Marta Vedio, hoy abogada de la Asamblea Permanente por los Derechos Humanos, también se movilizó ese jueves. “Lo que recuerdo con más claridad de aquel episodio es la sensación de incertidumbre que generó en mí y en mi entorno. El no tener certeza de si la estructura político institucional de ese momento iba a ser capaz de sobrevivir a una asonada militar de esas características. Hoy me indigna ver a protagonistas como Aldo Rico reciclados a través del peronismo en lugar de estar inhabilitados como golpistas que son. En lo personal, aquel alzamiento sedicioso marcó mis primeros tiempos de militancia en el movimiento de derechos humanos”, dice.
Los carapintadas
En los primeros momentos, sin que eso frenara la fuerte y decidida reacción social, hubo interrogantes y desconciertos en cuanto a quiénes eran y qué buscaban los sublevados. “A través de las radios nos enterábamos de lo que sucedía y quiénes eran los protagonistas. En el lugar en que me encontraba no había identificaciones partidarias solo la ideología de sostener al gobierno contra cualquier enemigo que intentara atacarlo. Los que representaban a los partidos políticos y diferentes agrupaciones fueron llegando más tarde. Recuerdo que yendo por Diagonal Norte hacia la Plaza de Mayo, me crucé con el diputado Néstor Vicente (PI y Democracia Cristiana) a quien conocía de la APDH y me dijo que habían convocado a los diputados de todos los partidos y que se dirigía al Congreso por si había alguno remiso a participar. Ya en la Plaza pude ver a artistas, escritores, y diferentes personalidades que iban por lo mismo. Había un ambiente de mancomunidad y fraternidad emocionante”, relata Jorge Cueto.
Para Enrique Arrosagaray, periodista e investigador de la Asociación de Historia Oral de Avellaneda, la filiación y las intenciones de aquellos militares de rostro embetunado fueron aclarándose con el correr de las horas. “Cuando aparecieron los carapintadas pensé si no sería un movimiento similar al GOU, sobre todo por su fuerte perfil nacionalista. Y también por los matices que aparecían en este nacionalismo, como en el de antaño: desde lo facho hasta un sincero amor a la patria, caído, creo, hacia cierto insano chauvinismo. Pero había ahora, por lo menos dos elementos propios: uno, acababa de pasar una dictadura que secuestró, torturó, asesino e hizo desaparecer los cuerpos muertos, por millares. Estos nacionalistas defendían a los genocidas. Y dos, actuaban como golpistas y los argentinos padecimos demasiados golpes. Estas dos características fueron determinantes para que lograran el odio de la mayoría de la población”, dice.

Registros extraídos de una colección:
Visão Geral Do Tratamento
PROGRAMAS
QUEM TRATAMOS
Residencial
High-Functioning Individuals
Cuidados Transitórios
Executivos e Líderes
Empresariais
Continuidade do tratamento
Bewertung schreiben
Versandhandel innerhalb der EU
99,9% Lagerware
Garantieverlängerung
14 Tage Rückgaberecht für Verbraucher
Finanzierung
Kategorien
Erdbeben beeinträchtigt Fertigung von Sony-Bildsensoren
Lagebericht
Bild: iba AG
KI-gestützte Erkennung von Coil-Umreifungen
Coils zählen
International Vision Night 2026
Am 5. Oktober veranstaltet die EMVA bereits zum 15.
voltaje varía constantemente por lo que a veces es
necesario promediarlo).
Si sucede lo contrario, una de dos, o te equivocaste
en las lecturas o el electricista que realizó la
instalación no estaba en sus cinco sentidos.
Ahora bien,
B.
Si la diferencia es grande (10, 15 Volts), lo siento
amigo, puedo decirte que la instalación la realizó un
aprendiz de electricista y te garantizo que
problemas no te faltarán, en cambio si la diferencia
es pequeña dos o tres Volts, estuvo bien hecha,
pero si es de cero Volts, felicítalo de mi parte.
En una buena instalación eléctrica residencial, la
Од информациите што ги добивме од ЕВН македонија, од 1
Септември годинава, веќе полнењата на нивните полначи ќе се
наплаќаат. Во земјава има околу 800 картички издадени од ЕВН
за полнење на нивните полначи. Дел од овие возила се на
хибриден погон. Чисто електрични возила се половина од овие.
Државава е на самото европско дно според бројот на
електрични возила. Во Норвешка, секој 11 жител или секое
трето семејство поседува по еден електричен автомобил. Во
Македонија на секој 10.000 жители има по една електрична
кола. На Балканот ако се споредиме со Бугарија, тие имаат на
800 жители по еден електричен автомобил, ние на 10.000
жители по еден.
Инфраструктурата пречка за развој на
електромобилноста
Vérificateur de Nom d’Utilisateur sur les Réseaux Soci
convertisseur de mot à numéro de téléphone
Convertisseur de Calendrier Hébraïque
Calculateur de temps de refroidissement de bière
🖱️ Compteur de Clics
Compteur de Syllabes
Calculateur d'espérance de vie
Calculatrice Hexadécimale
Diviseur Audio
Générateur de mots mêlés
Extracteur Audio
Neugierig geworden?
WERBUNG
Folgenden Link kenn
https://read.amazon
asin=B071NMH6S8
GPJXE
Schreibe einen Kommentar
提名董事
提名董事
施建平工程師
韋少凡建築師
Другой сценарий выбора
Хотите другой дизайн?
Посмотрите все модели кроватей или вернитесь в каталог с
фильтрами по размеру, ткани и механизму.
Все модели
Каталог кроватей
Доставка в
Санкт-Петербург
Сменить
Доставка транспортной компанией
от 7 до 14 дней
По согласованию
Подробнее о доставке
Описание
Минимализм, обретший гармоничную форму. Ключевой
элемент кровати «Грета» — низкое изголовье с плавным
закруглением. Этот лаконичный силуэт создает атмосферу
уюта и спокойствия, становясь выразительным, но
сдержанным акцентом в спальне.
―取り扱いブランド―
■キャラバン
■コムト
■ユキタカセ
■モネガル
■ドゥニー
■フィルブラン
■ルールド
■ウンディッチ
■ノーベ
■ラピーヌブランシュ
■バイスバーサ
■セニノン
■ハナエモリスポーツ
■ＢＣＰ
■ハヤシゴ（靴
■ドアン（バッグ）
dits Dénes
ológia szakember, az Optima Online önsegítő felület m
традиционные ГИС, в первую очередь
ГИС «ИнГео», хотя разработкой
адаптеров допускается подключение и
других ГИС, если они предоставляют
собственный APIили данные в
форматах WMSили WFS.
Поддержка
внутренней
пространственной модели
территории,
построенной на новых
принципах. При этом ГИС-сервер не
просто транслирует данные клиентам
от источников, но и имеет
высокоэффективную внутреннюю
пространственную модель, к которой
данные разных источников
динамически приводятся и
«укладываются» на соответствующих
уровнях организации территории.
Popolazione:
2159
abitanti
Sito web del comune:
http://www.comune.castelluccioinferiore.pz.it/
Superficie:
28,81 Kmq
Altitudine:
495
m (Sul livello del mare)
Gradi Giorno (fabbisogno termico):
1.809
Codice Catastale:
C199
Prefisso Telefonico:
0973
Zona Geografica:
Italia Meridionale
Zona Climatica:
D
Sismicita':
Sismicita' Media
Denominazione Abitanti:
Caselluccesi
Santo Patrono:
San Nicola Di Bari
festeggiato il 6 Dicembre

EJERCICIOS PROPUESTOS >>
A - Según el fragmento, ¿con quién se cruzó Jorge Cueto mientras iba por Diagonal Norte hacia la Plaza de Mayo?
B - Convierte en una tabla de Markdown con las columnas Número y Línea el tramo de los registros que va desde su comienzo hasta la línea que contiene "Lagebericht", ambos extremos incluidos, y omite las líneas en blanco.
El fragmento y los registros proceden de fuentes distintas.

RESPUESTAS NUMERADAS >>
A - Con el diputado Néstor Vicente (PI y Democracia Cristiana).

B -
| Número | Línea |
|---|---|
| 1 | Visão Geral Do Tratamento |
| 2 | PROGRAMAS |
| 3 | QUEM TRATAMOS |
| 4 | Residencial |
| 5 | High-Functioning Individuals |
| 6 | Cuidados Transitórios |
| 7 | Executivos e Líderes |
| 8 | Empresariais |
| 9 | Continuidade do tratamento |
| 10 | Bewertung schreiben |
| 11 | Versandhandel innerhalb der EU |
| 12 | 99,9% Lagerware |
| 13 | Garantieverlängerung |
| 14 | 14 Tage Rückgaberecht für Verbraucher |
| 15 | Finanzierung |
| 16 | Kategorien |
| 17 | Erdbeben beeinträchtigt Fertigung von Sony-Bildsensoren |
| 18 | Lagebericht |